Larson shares the award, named for the former chief justice of the Montana Supreme Court, with Judge Kurt Krueger of Butte.
"He's just been a leader in the access to justice community," Janice Doggett, the bar's equal justice coordinator, said of Larson. "He's done some amazing things. He's very creative and thoughtful about how best to make sure people get access to the justice system."
The state bar gave its highest honor, the William K. Jameson Award, to Montana Board of Crime Control member and former U.S. Attorney Sherry Scheel Matteucci of Billings. Missoula City Attorney Jim Nugent shared the George L. Bousliman Professionalism Award with Ken Oster of Glasgow.
Larson and Krueger were nominated by the Montana Legal Services Association for the Equal Justice Award. The nomination letter from Legal Services Executive Director Alison Paul called Larson "a passionate advocate for the rights of abused children" with "a special commitment to Native American youth."
Larson started Missoula County's treatment court program and also helped establish Missoula's CASA (Court Appointed Special Advocate) program, which enlists volunteers to work in the court system on behalf of abused and neglected children.
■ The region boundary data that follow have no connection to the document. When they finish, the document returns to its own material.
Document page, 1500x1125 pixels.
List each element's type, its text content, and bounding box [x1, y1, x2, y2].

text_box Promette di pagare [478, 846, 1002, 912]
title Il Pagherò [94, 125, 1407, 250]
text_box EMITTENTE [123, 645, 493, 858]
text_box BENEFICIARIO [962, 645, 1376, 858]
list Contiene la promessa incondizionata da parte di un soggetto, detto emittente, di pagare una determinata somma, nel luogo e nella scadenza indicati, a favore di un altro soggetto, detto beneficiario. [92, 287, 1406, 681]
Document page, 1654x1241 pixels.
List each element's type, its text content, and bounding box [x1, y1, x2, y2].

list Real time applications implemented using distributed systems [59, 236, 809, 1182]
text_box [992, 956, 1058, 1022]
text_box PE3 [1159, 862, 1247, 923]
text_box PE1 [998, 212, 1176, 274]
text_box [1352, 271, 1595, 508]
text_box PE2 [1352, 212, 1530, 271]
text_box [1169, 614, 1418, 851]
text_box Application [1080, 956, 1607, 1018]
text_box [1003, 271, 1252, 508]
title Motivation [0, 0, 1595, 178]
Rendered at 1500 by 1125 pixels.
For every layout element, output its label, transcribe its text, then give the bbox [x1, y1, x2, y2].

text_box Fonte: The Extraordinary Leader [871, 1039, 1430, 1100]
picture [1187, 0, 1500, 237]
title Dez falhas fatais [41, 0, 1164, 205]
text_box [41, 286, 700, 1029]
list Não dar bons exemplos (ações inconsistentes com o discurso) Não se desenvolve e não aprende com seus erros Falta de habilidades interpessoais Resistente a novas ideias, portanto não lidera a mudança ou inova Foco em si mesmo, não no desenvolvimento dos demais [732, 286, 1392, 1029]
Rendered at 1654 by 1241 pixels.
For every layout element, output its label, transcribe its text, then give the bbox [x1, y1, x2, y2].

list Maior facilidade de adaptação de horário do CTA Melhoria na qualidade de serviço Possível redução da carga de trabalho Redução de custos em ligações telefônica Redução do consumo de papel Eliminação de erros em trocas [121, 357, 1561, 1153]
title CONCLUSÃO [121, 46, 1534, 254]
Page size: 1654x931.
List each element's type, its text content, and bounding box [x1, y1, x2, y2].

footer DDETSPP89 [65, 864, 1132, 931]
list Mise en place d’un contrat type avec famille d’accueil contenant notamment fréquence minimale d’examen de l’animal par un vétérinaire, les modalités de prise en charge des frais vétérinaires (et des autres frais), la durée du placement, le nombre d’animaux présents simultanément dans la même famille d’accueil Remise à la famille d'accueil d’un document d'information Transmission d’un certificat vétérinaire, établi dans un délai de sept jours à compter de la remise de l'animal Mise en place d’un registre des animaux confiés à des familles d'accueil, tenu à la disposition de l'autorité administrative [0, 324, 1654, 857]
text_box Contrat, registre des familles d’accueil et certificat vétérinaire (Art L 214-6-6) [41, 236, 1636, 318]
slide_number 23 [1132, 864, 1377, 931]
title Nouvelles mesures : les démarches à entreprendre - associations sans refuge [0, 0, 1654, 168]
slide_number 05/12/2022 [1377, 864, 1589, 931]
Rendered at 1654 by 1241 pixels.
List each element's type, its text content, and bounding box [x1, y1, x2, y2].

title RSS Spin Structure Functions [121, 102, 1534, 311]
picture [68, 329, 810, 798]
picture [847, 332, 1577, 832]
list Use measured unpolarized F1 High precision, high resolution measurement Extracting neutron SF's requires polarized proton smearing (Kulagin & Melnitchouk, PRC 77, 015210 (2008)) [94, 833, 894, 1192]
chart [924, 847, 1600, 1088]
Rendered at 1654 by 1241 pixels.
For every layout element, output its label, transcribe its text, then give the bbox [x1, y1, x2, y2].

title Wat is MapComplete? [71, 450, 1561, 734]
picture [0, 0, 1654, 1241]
Larson was named national CASA judge of the year in 2003.
"He's been a longtime advocate for children who are in the foster care system," said Ellen Bush, executive director of CASA of Montana. "He's been active in national organizations in speaking out for children who are in the system through no fault of their own."
Larson said that his priorities and those of Krueger dovetailed to the point that "one late night" some years back, he, Krueger and Gray - still on the Supreme Court at the time - found themselves testifying before a legislative committee on behalf of juvenile justice programs, without having coordinated their appearances.
"We've shared similar interests," he said. "All of the judges and the Supreme Court justices are doing yeoman work to make the system more accessible to people."
The Montana Bar Association's annual meeting was held Thursday and Friday in Kalispell. Outgoing bar president Cynthia Smith of Missoula and Joan Jonkel of Missoula, an outgoing member of the Law-Related Education Committee, were among those receiving distinguished service awards.